There are several technical challenges when treating bicuspid aortic valve disease including challenging valve crossing. This was evident in our case where we had to perform anterograde crossing of the aortic valve after a prolonged unsuccessful attempt at retrograde crossing. This was enabled by a transseptal puncture allowing passage of a guidewire into the left ventricle, through the aortic valve into the aorta.
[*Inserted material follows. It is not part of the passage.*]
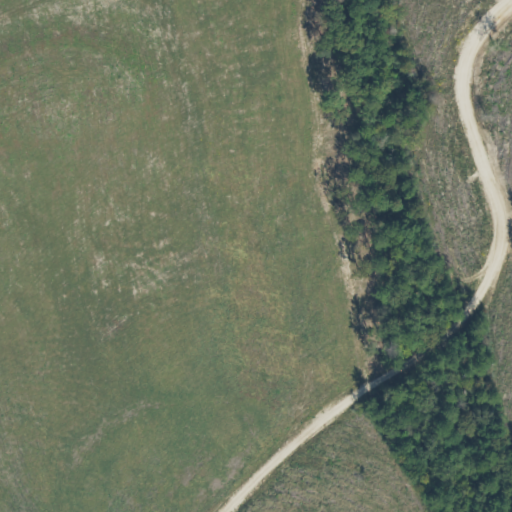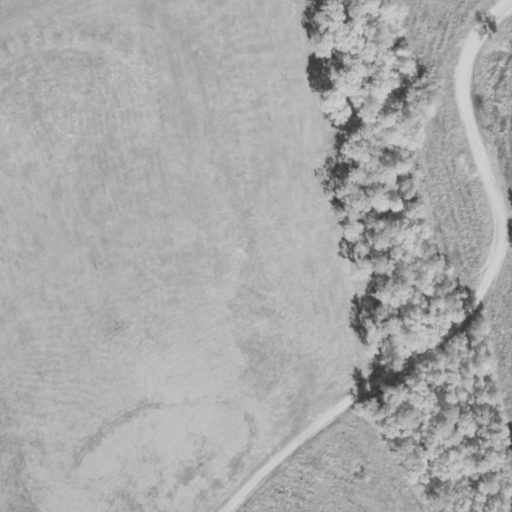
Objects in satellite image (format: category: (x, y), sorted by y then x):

Antegrade transseptal approach with antegrade deployment of the prosthesis has been utilized in the early phase of TAVI but is now reserved for cases where there are no other suitable access sites.[6] In our case, we already had large bore femoral access, and we were therefore able to snare the guidewire, pass a guide catheter into the left ventricle retrogradely and exchange to a Safari wire, allowing standard retrograde implantation of the prosthesis.

CONCLUSION

TAVI for bicuspid aortic valve stenosis can be challenging. In this case, we were unable to cross the valve retrogradely. We subsequently demonstrated a safe and effective approach to antegrade crossing, through a transseptal access, to permit retrograde implant of prosthesis.

Declaration of patient consent

The authors certify that they have obtained all appropriate patient consent forms. In the form, the patient has given his/her consent for images and other clinical information to be reported in the journal. The patient understands that his/her name and initials will not be published and due efforts will be made to conceal his/her identity, but anonymity cannot be guaranteed.

Financial support and sponsorship

Nil.

Conflicts of interest

PW has received speaker and proctor fees from Abbott Vascular.

DM has received speaker and proctor fees from Abbott Vascular and Edwards Lifesciences.

BB and SV have no conflicts of interest to declare.